Qatar Foundation's Education City: Early capacity building for an education hub

The International Journal of Education Development (Volume 107, May, 2024) includes my reflections of living and working in Qatar as Education City was in the early phases of developing its higher education partnerships. "Qatar Foundation's Education City: Early capacity building for an education hub" includes background on Qatar and its purposes in establishing its knowledge and innovation hub, Education City. Recommendations for conditions that will improve success in hub initiatives include; "cultural learning and dexterity, critical examination of educational practices, building shared capacity, and agreeing to and measuring desired outcomes."

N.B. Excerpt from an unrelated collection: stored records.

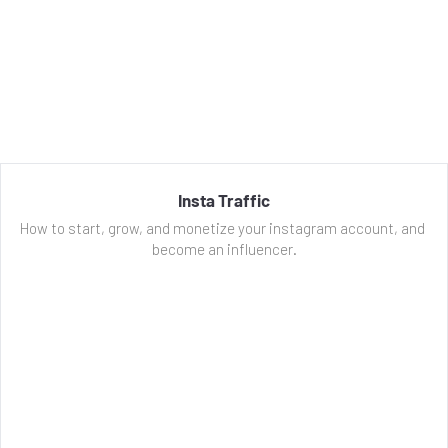
Insta Traffic
How to start, grow, and monetize your instagram account, and 
become an influencer.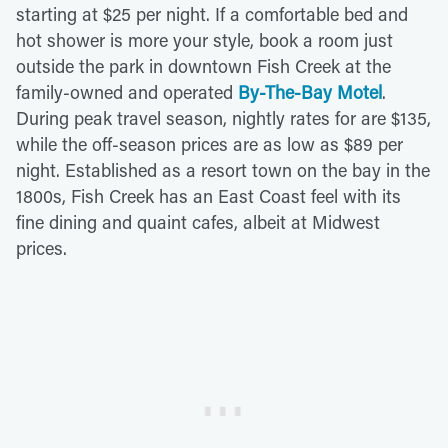
starting at $25 per night. If a comfortable bed and
hot shower is more your style, book a room just
outside the park in downtown Fish Creek at the
family-owned and operated
By-The-Bay Motel
.
During peak travel season, nightly rates for are $135,
while the off-season prices are as low as $89 per
night. Established as a resort town on the bay in the
1800s, Fish Creek has an East Coast feel with its
fine dining and quaint cafes, albeit at Midwest
prices.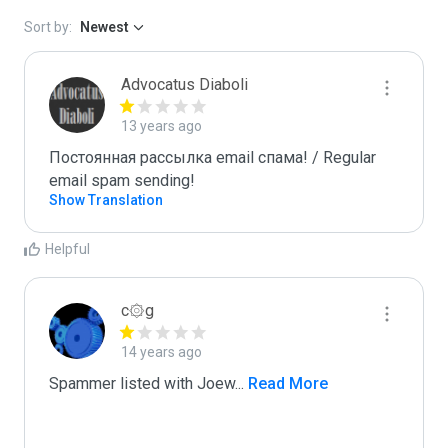
Sort by:
Newest
Advocatus Diaboli
13 years ago
Постоянная рассылка email спама! / Regular 
email spam sending!
Show Translation
Helpful
c۞g
14 years ago
Spammer listed with Joew
...
 Read More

The International Higher Education journal of Boston University included articles about education hubs and posed questions about whether they will continue to expand or not. Long and Danvers (p.23) offer the opinion that the competing forces of isolationism versus neoliberalism seen throughout the world will complicate the potential of sustaining and growing more international education partnerships. While complicated, capacity building through higher education may also be used to enhance regional and international influence as suggested by Adam & Adam (International Higher Education, Number 120, Fall 2024, p. 22-23). Some closures are simply the result of flawed design and implementation as in the example of Harrisburg University in Pennsylvania, where it was more attributable to failed financing strategies. In the latter example, the Harrisonburg Dubai campus entered a saturated market of international campus ventures.

The prospect of closing U.S. higher education programs anywhere is a great loss to diplomatic opportunity. Pressures by conservative organizations that do not understand, or deliberately misinterpret, Qatar's role in the Middle East targeted Texas A&M in Qatar and were successful in convincing its Board to discontinue their agreement. The former U.S. Ambassador to Qatar asserted that Qatar's six U.S. university relationships "build respect and admiration for our country, and thus America's ability to shape the world in our interests." While the "soft power" advocated in this article might better be conceived as knowledge diplomacy, engagement that attends to mutual rather than self-interested benefit as described in my previous article, the defense of U.S. institutions partnering around the world is a view that I heartily endorse.

As the new academic year opened for Education City, President Francisco Marmolejo wrote of welcoming new students and reiterated the importance of points I made in the Journal of Education Development article. The lack of aspiring engineers among the new students resulting from Texas A&M's withdrawal from their agreement was noted as threatening education collaboration throughout the world. Education City, in Marmolejo's opinion, is important "because the great challenges facing us today, from climate change and disease to poverty and technological disruption, do not respect national borders. Without global collaboration in education and research we cannot effectively tackle these issues."